-------- Dataset entries --------

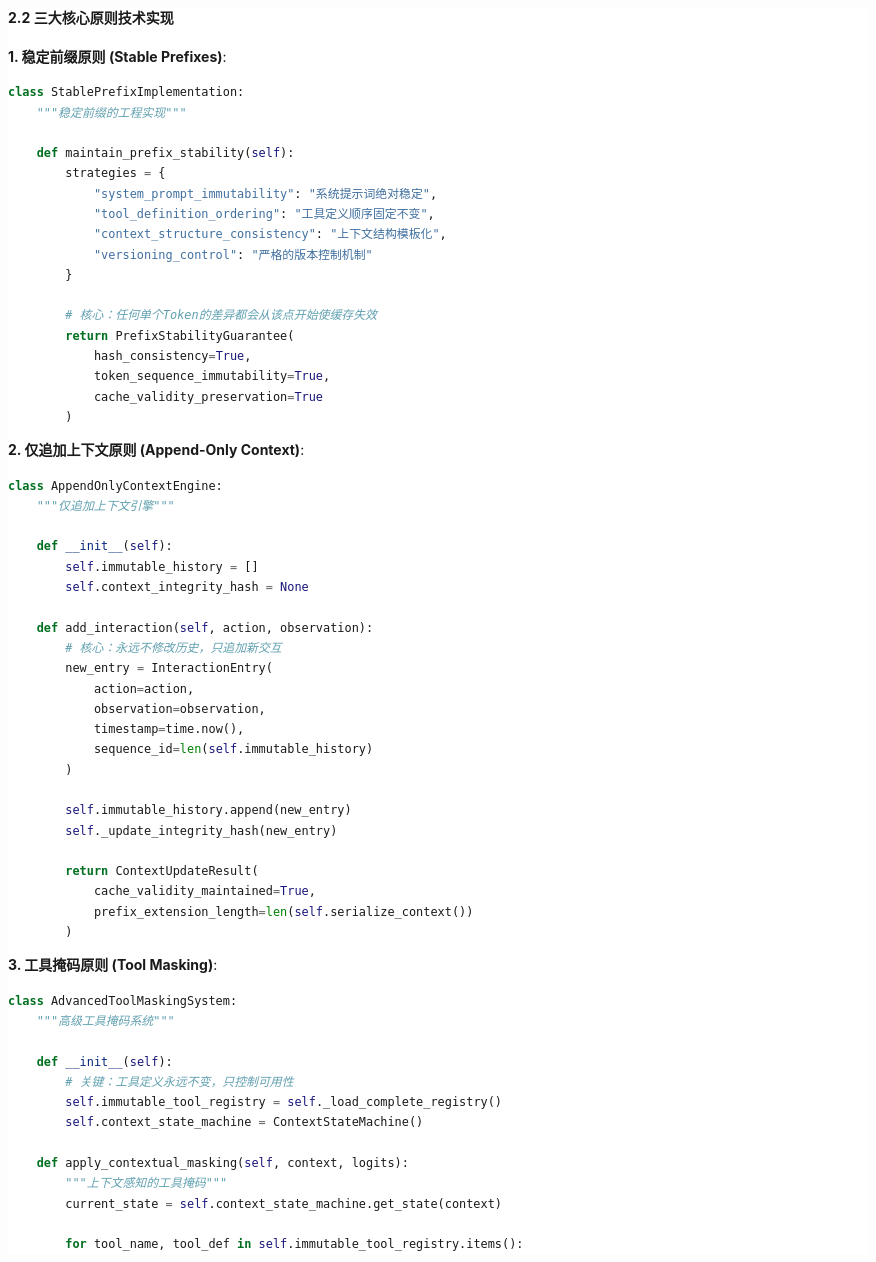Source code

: #### 2.2 三大核心原则技术实现

**1. 稳定前缀原则 (Stable Prefixes)**:
```python
class StablePrefixImplementation:
    """稳定前缀的工程实现"""
    
    def maintain_prefix_stability(self):
        strategies = {
            "system_prompt_immutability": "系统提示词绝对稳定",
            "tool_definition_ordering": "工具定义顺序固定不变", 
            "context_structure_consistency": "上下文结构模板化",
            "versioning_control": "严格的版本控制机制"
        }
        
        # 核心：任何单个Token的差异都会从该点开始使缓存失效
        return PrefixStabilityGuarantee(
            hash_consistency=True,
            token_sequence_immutability=True,
            cache_validity_preservation=True
        )
```

**2. 仅追加上下文原则 (Append-Only Context)**:
```python
class AppendOnlyContextEngine:
    """仅追加上下文引擎"""
    
    def __init__(self):
        self.immutable_history = []
        self.context_integrity_hash = None
        
    def add_interaction(self, action, observation):
        # 核心：永远不修改历史，只追加新交互
        new_entry = InteractionEntry(
            action=action,
            observation=observation,
            timestamp=time.now(),
            sequence_id=len(self.immutable_history)
        )
        
        self.immutable_history.append(new_entry)
        self._update_integrity_hash(new_entry)
        
        return ContextUpdateResult(
            cache_validity_maintained=True,
            prefix_extension_length=len(self.serialize_context())
        )
```

**3. 工具掩码原则 (Tool Masking)**:
```python
class AdvancedToolMaskingSystem:
    """高级工具掩码系统"""
    
    def __init__(self):
        # 关键：工具定义永远不变，只控制可用性
        self.immutable_tool_registry = self._load_complete_registry()
        self.context_state_machine = ContextStateMachine()
        
    def apply_contextual_masking(self, context, logits):
        """上下文感知的工具掩码"""
        current_state = self.context_state_machine.get_state(context)
        
        for tool_name, tool_def in self.immutable_tool_registry.items():
```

--------

**To do:**
Copy out the entries exactly as they stand, omitting the images.

**Solved exercise:**
Source code

: #### 2.2 三大核心原则技术实现

**1. 稳定前缀原则 (Stable Prefixes)**:
```python
class StablePrefixImplementation:
    """稳定前缀的工程实现"""
    
    def maintain_prefix_stability(self):
        strategies = {
            "system_prompt_immutability": "系统提示词绝对稳定",
            "tool_definition_ordering": "工具定义顺序固定不变", 
            "context_structure_consistency": "上下文结构模板化",
            "versioning_control": "严格的版本控制机制"
        }
        
        # 核心：任何单个Token的差异都会从该点开始使缓存失效
        return PrefixStabilityGuarantee(
            hash_consistency=True,
            token_sequence_immutability=True,
            cache_validity_preservation=True
        )
```

**2. 仅追加上下文原则 (Append-Only Context)**:
```python
class AppendOnlyContextEngine:
    """仅追加上下文引擎"""
    
    def __init__(self):
        self.immutable_history = []
        self.context_integrity_hash = None
        
    def add_interaction(self, action, observation):
        # 核心：永远不修改历史，只追加新交互
        new_entry = InteractionEntry(
            action=action,
            observation=observation,
            timestamp=time.now(),
            sequence_id=len(self.immutable_history)
        )
        
        self.immutable_history.append(new_entry)
        self._update_integrity_hash(new_entry)
        
        return ContextUpdateResult(
            cache_validity_maintained=True,
            prefix_extension_length=len(self.serialize_context())
        )
```

**3. 工具掩码原则 (Tool Masking)**:
```python
class AdvancedToolMaskingSystem:
    """高级工具掩码系统"""
    
    def __init__(self):
        # 关键：工具定义永远不变，只控制可用性
        self.immutable_tool_registry = self._load_complete_registry()
        self.context_state_machine = ContextStateMachine()
        
    def apply_contextual_masking(self, context, logits):
        """上下文感知的工具掩码"""
        current_state = self.context_state_machine.get_state(context)
        
        for tool_name, tool_def in self.immutable_tool_registry.items():
```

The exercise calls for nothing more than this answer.